> Available records
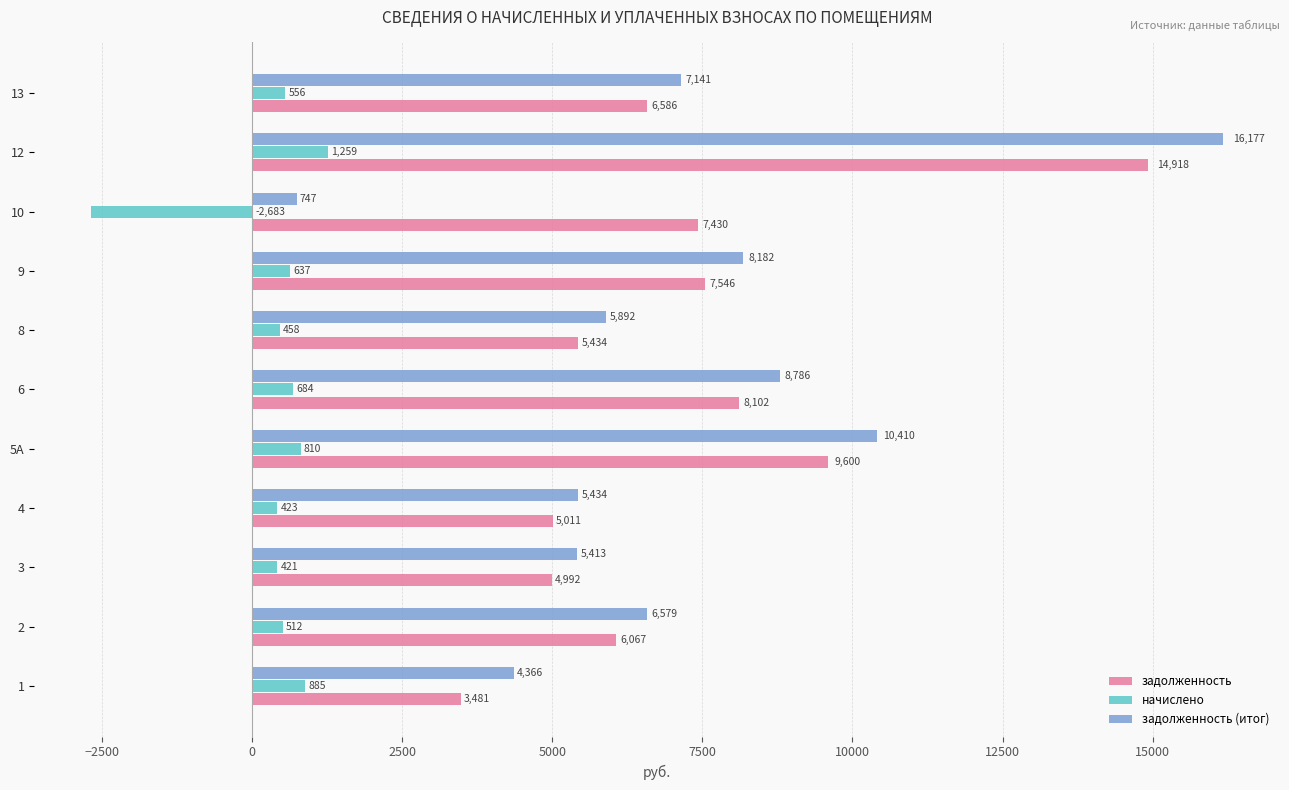

What value does the начислено series have at 2?

511.9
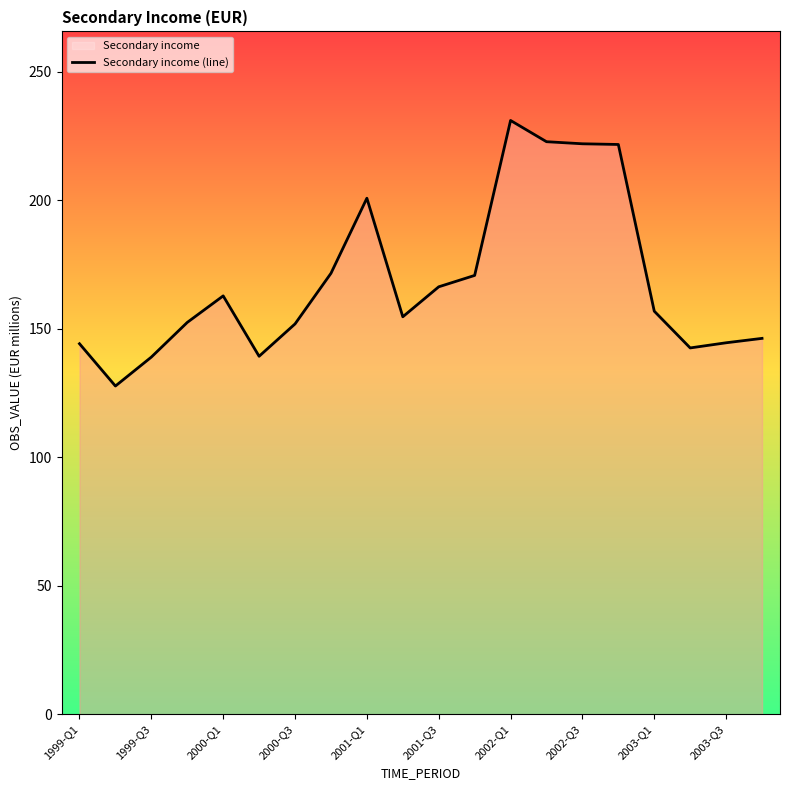

What is the difference between the maximum and minimum values?

103.3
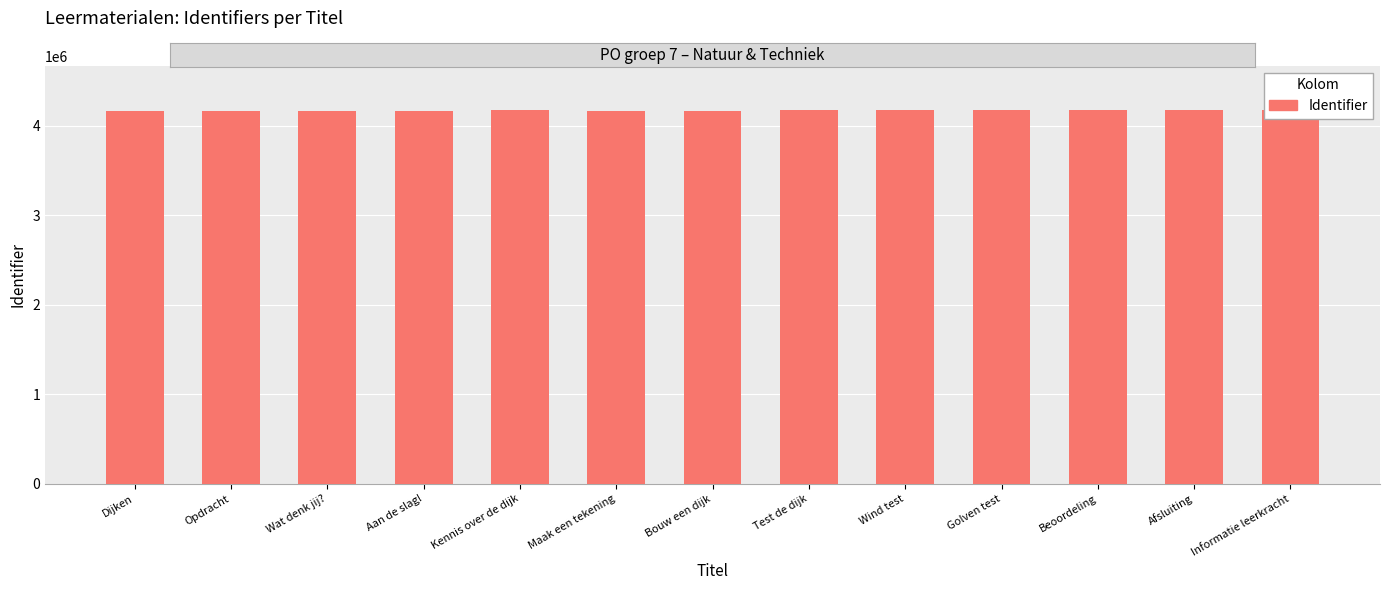

Where is the data nearest to the value 4169288?

Kennis over de dijk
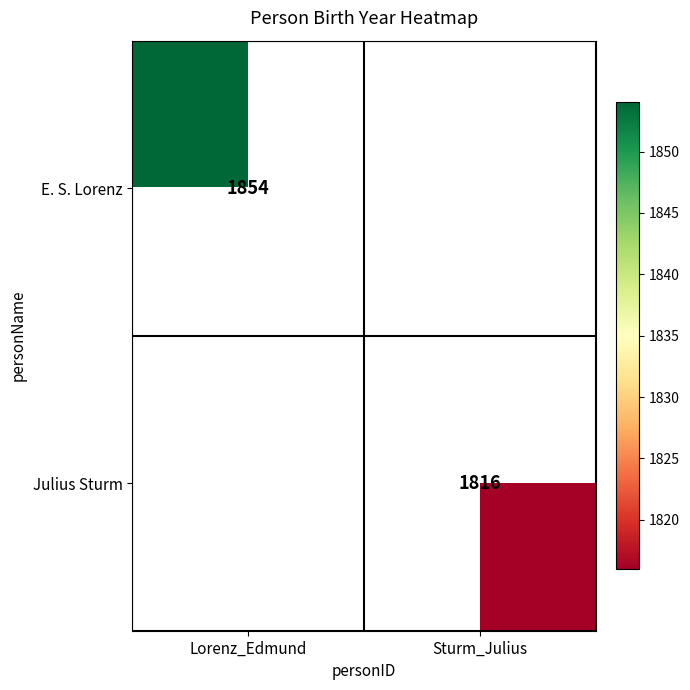

The Julius Sturm series shows 806 at Sturm_Julius. True or false?

False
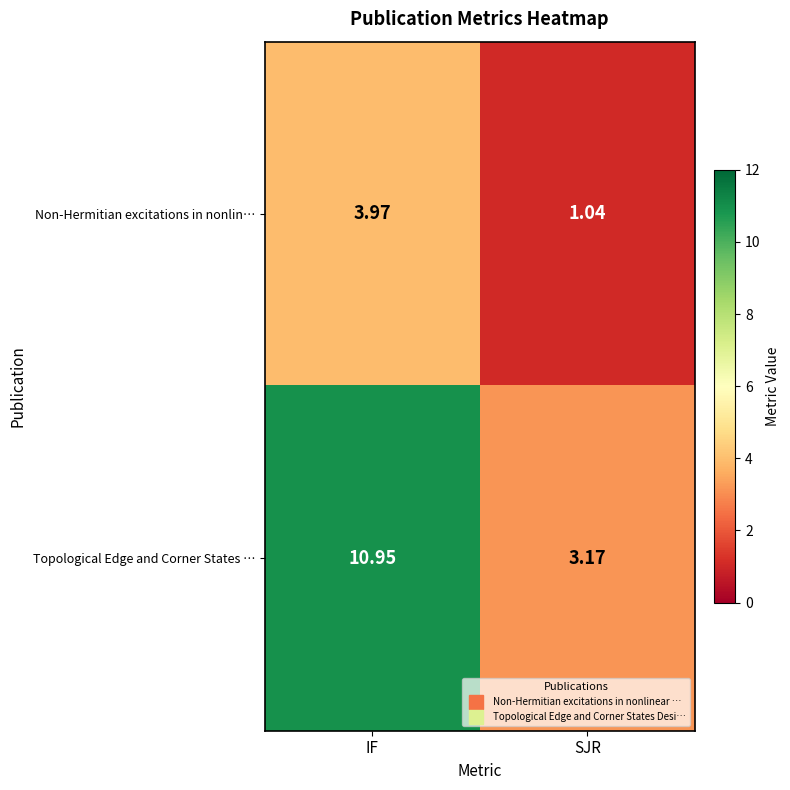

Which category has the lowest value in the Non-Hermitian excitations in nonlin… series?

SJR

> Work required
Copy out every line above word for word, leaving out the pictures.

> Solved exercise
What value does the начислено series have at 2?

511.9

What is the difference between the maximum and minimum values?

103.3

Where is the data nearest to the value 4169288?

Kennis over de dijk

The Julius Sturm series shows 806 at Sturm_Julius. True or false?

False

Which category has the lowest value in the Non-Hermitian excitations in nonlin… series?

SJR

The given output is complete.